As for the register used to store the constant, I prefer using permanent register RI instead of R0 or R1 (also permanent) though, as the constant is less than one, the best solution is using register RAN#, which frees RI for indexing purposes and R0R1 for general use or matrix operations. However, as there's no RCL\ RAN# instruction this means an additional step to perform the division.

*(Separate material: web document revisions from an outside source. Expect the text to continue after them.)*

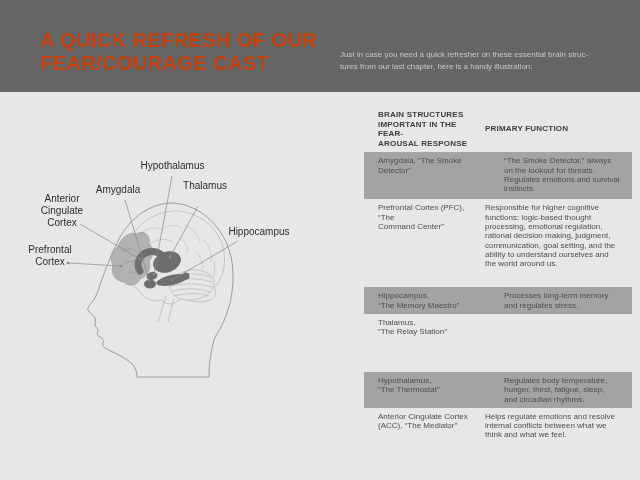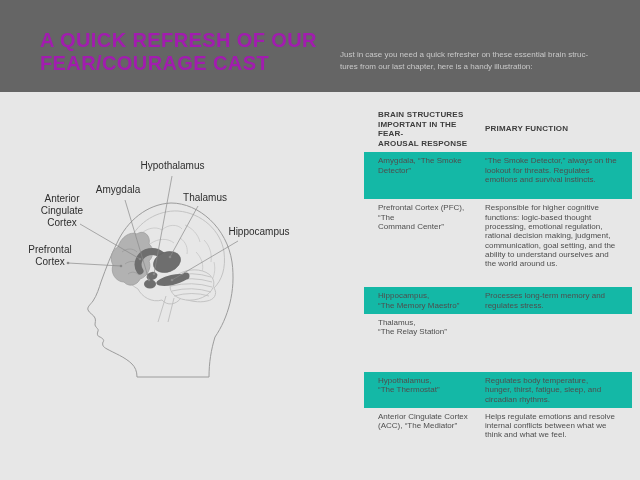--- a/index.html
+++ b/index.html
@@ -13,21 +13,21 @@
   }
   
   .header-band {
     position: absolute; left: 0; top: 0;
     width: 640px; height: 92px;
     background: #656565;
   }
   .page-title {
     position: absolute; left: 40px; top: 29px;
     font-size: 20px; font-weight: bold; letter-spacing: 0.4px;
-    line-height: 23px; color: #a21caf;
+    line-height: 23px; color: #c2410c;
     white-space: pre-line;
   }
   .page-subtitle {
     position: absolute; left: 340px; top: 49px;
     width: 272px;
     font-size: 8px; line-height: 11.5px; color: #c9c9c9;
     white-space: pre-line;
   }
   
   .diagram-svg {
@@ -35,21 +35,21 @@
     width: 640px; height: 480px;
     pointer-events: none;
   }
   .diagram-label {
     position: absolute;
     font-size: 10px; line-height: 12px; color: #2d2d2d;
     text-align: center;
   }
   .lbl-hypothalamus { left: 135px; top: 160px; width: 75px; }
   .lbl-amygdala     { left:  88px; top: 184px; width: 60px; }
-  .lbl-thalamus     { left: 175px; top: 192px; width: 60px; }
+  .lbl-thalamus     { left: 175px; top: 180px; width: 60px; }
   .lbl-hippocampus  { left: 223px; top: 226px; width: 72px; }
   .lbl-acc          { left:  37px; top: 193px; width: 50px; }
   .lbl-pfc          { left:  24px; top: 244px; width: 52px; }
   
   .brain-table {
     position: absolute; left: 364px; top: 108px;
     width: 268px;
   }
   .table-header {
     display: grid; grid-template-columns: 107px 1fr;
@@ -59,21 +59,21 @@
     margin-bottom: 2px;
     font-size: 8px; font-weight: bold; letter-spacing: 0.2px;
     line-height: 9.6px; color: #3d3d3d;
   }
   .table-header .col1 { white-space: pre-line; padding-right: 6px; }
   .table-row {
     display: grid; grid-template-columns: 107px 1fr;
     padding: 4px 12px 4px 14px;
     font-size: 8px; line-height: 9.3px; color: #4e4e4e;
   }
-  .table-row.shaded { background: #14b8a6; }
+  .table-row.shaded { background: #a3a3a3; gap: 19px; }
   .cell-structure { white-space: pre-line; padding-right: 6px; }
   .cell-function  { max-width: 132px; }
   .row-amygdala      { min-height: 47px; }
   .row-pfc           { min-height: 88px; }
   .row-hippocampus   { min-height: 25px; }
   .row-thalamus      { min-height: 58px; }
   .row-hypothalamus  { min-height: 30px; }
   .row-acc           { min-height: 39px; }
 </style>
 </head>

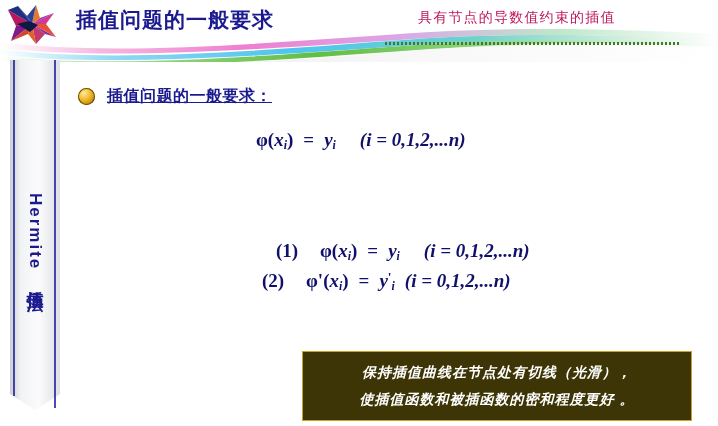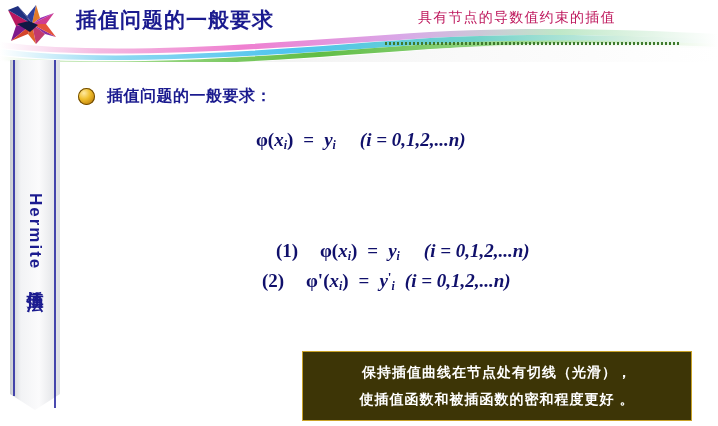--- a/index.html
+++ b/index.html
@@ -90,20 +90,21 @@
     background:
       radial-gradient(circle at 35% 30%, #ffe9a0 0%, #f0bf2e 38%, #c98c10 72%, #7a5207 100%);
     box-shadow: 0 0 0 1px #6d4a06 inset;
     flex: none;
   }
   .bullet-text {
     font-size: 16px;
     font-weight: bold;
     color: #1b1b8f;
     letter-spacing: 0.5px;
+    text-decoration: underline;
   }
   #bullet-1 { left: 78px; top: 86px; }
   #bullet-2 { left: 78px; top: 191px; }
 
   
   .formula {
     position: absolute;
     color: #10106b;
     font-family: "Liberation Serif", "DejaVu Serif", serif;
     font-size: 19px;
@@ -139,20 +140,21 @@
     align-items: center;
     justify-content: center;
     gap: 9px;
   }
   .conclusion-line {
     color: #ffffff;
     font-size: 14px;
     font-weight: bold;
     letter-spacing: 1px;
     white-space: nowrap;
+    font-style: italic;
   }
 </style>
 </head>
 <body>
 
 <div id="slide">
 
   <div id="header-band">
 
     <svg class="wave" viewBox="0 0 718 44" preserveAspectRatio="none">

Finally, I knew that for X arguments near 0 accuracy would get worse and so require extra steps to cater for that case, thus this is why I included the exception at condition (5) in order to keep it short and sweet. After all, this was intended as a Minichallenge, not a fullfledged article on numerical derivation complete with industrialstrength code ! ... :D
When I was busy concocting this minichallenge, I first implemented it for the HP71B, where the code is as simple as
IMPT(FNF((X,H)))/H
where FNF is the userdefined function f(x) and H is a suitably small constat (1E7, say). I conducted some experiments to see which H would be best, for instance:
10 DEF FNF(X)=5*COS(10*X)+((X2)*X6)*X+10
20 DEF FND(X)=50*SIN(10*X)+3*X*X4*X6
30 FOR I=1 TO 9 @ H=10^(I) @ DISP I;IMPT(FNF((1,H)))/H,FND(1) @ NEXT I
>RUN
1 24.9567129442 20.2010555444
2 20.24631331 20.2010555444
3 20.2015078976 20.2010555444
4 20.201060068 20.2010555444
5 20.2010555897 20.2010555444
6 20.2010555449 20.2010555444
7 20.2010555444 20.2010555444 << H=1E7 first nails the exact derivative
8 20.2010555444 20.2010555444
9 20.2010555444 20.2010555444
and in virtually all cases H = 1E7 was optimal (except for X near 0, of course, where a smaller H is needed). For the HP15C, which only carries 10 (13) digits instead of 12 (15), H=1E6 does the trick.
That's all. I've got (hopefully) interesting ideas for some dozen challenges and minichallenges as well as for another dozen fullfledged articles but regrettably next to no or very little time to write them down & post them hera, and actually no suitable place to publish the long articles so it might be a while till I make another lengthy contribution ... :(
Thanks again for your interest and best regards from V.